One man has a unique perspective on the two icons. Phil Jackson coached them both.
The Lakers head honcho, who has won nine NBA titles, said it takes some thick skin to be able to handle a teammate constantly pushing you to do better. But he has no problem with Bryant's penchant to require perfection from those around him.
"That's an energy that a lot of players can't stand up to, but we try to find players that can," he said. "It's very challenging and I think it's very aggressive and I think it's good. Having lived with it for a period of time with two different types of players, I can endorse it."
Part of the Lakers' success, Bryant feels, is that they are brutally honest with each other. He believes his teammates can handle his heat, and don't take his prodding personally.
"Our relationship is great," he said. "I think people pay attention to it a lot more than you do when you lose than when you win. When you win it's great leadership. When you lose, it's ... you're a tyrant. You've got to take it and roll with it."

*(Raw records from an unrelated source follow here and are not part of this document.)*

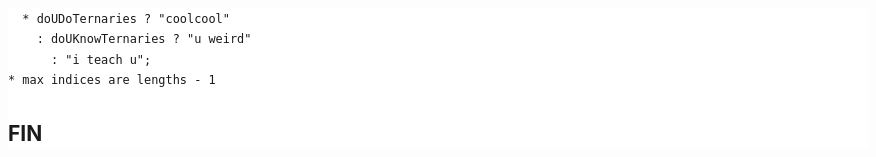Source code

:       * doUDoTernaries ? "coolcool"
        : doUKnowTernaries ? "u weird"
          : "i teach u";
    * max indices are lengths - 1

## FIN
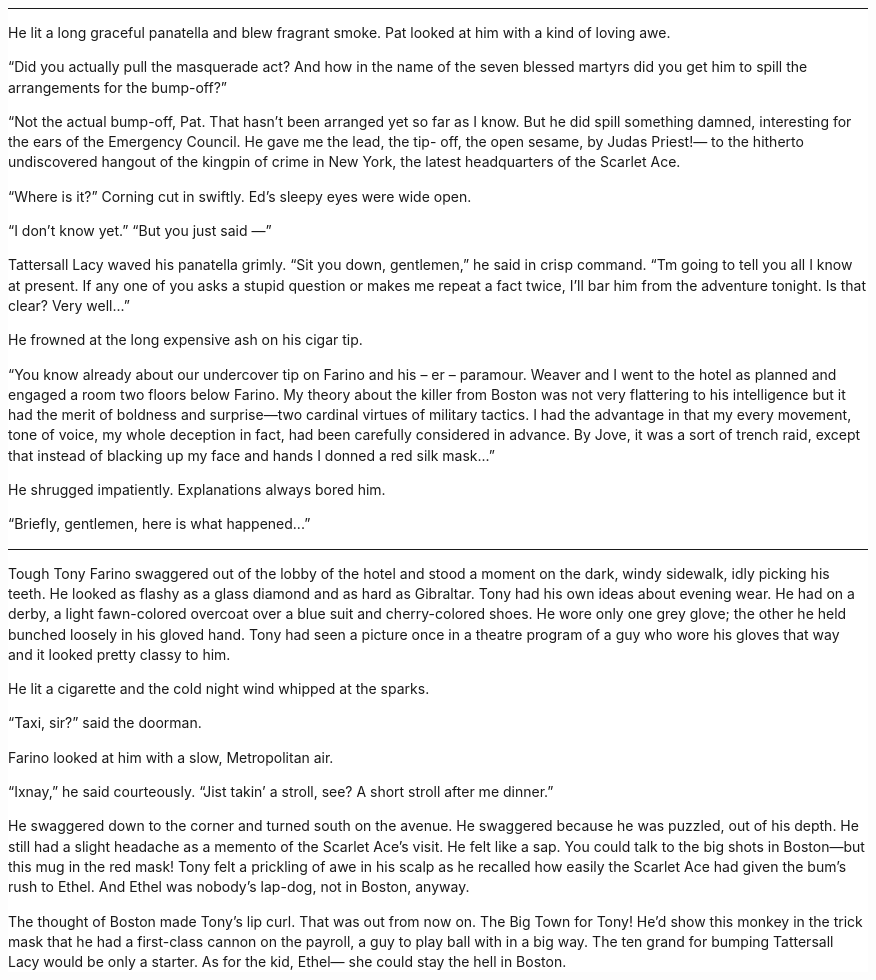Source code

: ***

He lit a long graceful panatella and blew fragrant smoke. Pat looked at him with a kind of loving awe.

“Did you actually pull the masquerade act? And how in the name of the seven blessed martyrs did you get him to spill the arrangements for the bump-off?”

“Not the actual bump-off, Pat. That hasn’t been arranged yet so far as I know. But he did spill something damned, interesting for the ears of the Emergency Council. He gave me the lead, the tip- off, the open sesame, by Judas Priest!— to the hitherto undiscovered hangout of the kingpin of crime in New York, the latest headquarters of the Scarlet Ace.

“Where is it?” Corning cut in swiftly. Ed’s sleepy eyes were wide open.

“I don’t know yet.” “But you just said —”

Tattersall Lacy waved his panatella grimly. “Sit you down, gentlemen,” he said in crisp command. “Tm going to tell you all I know at present. If any one of you asks a stupid question or makes me repeat a fact twice, I’ll bar him from the adventure tonight. Is that clear? Very well...”

He frowned at the long expensive ash on his cigar tip.

“You know already about our undercover tip on Farino and his – er – paramour. Weaver and I went to the hotel as planned and engaged a room two floors below Farino. My theory about the killer from Boston was not very flattering to his intelligence but it had the merit of boldness and surprise—two cardinal virtues of military tactics. I had the advantage in that my every movement, tone of voice, my whole deception in fact, had been carefully considered in advance. By Jove, it was a sort of trench raid, except that instead of blacking up my face and hands I donned a red silk mask...”

He shrugged impatiently. Explanations always bored him.

“Briefly, gentlemen, here is what happened...”

***

Tough Tony Farino swaggered out of the lobby of the hotel and stood a moment on the dark, windy sidewalk, idly picking his teeth. He looked as flashy as a glass diamond and as hard as Gibraltar. Tony had his own ideas about evening wear. He had on a derby, a light fawn-colored overcoat over a blue suit and cherry-colored shoes. He wore only one grey glove; the other he held bunched loosely in his gloved hand. Tony had seen a picture once in a theatre program of a guy who wore his gloves that way and it looked pretty classy to him.

He lit a cigarette and the cold night wind whipped at the sparks.

“Taxi, sir?” said the doorman.

Farino looked at him with a slow, Metropolitan air.

“Ixnay,” he said courteously. “Jist takin’ a stroll, see? A short stroll after me dinner.”

He swaggered down to the corner and turned south on the avenue. He swaggered because he was puzzled, out of his depth. He still had a slight headache as a memento of the Scarlet Ace’s visit. He felt like a sap. You could talk to the big shots in Boston—but this mug in the red mask! Tony felt a prickling of awe in his scalp as he recalled how easily the Scarlet Ace had given the bum’s rush to Ethel. And Ethel was nobody’s lap-dog, not in Boston, anyway.

The thought of Boston made Tony’s lip curl. That was out from now on. The Big Town for Tony! He’d show this monkey in the trick mask that he had a first-class cannon on the payroll, a guy to play ball with in a big way. The ten grand for bumping Tattersall Lacy would be only a starter. As for the kid, Ethel— she could stay the hell in Boston.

Derek Fisher was Bryant's teammate for eight seasons before spending two with Golden State and one with Utah. He re-signed with Los Angeles as a free agent last summer. On the eve of what could be the Lakers' final game of 2008, Fisher was asked if Bryant was a better teammate than before he left.
"Wow," Fisher said, laughing. "Sounds like everybody is getting their what-happens-if-we-lose stories together, huh? A lot of Kobe questions."
In Fisher's eyes, Bryant has grown into a committed team leader and credits his off-the-floor maturity as a father as the primary reason.
"I just think that he's gotten older, he's in the 30 club almost now," Fisher said. "I just think he has a great understanding of who he is and what it takes to be the best."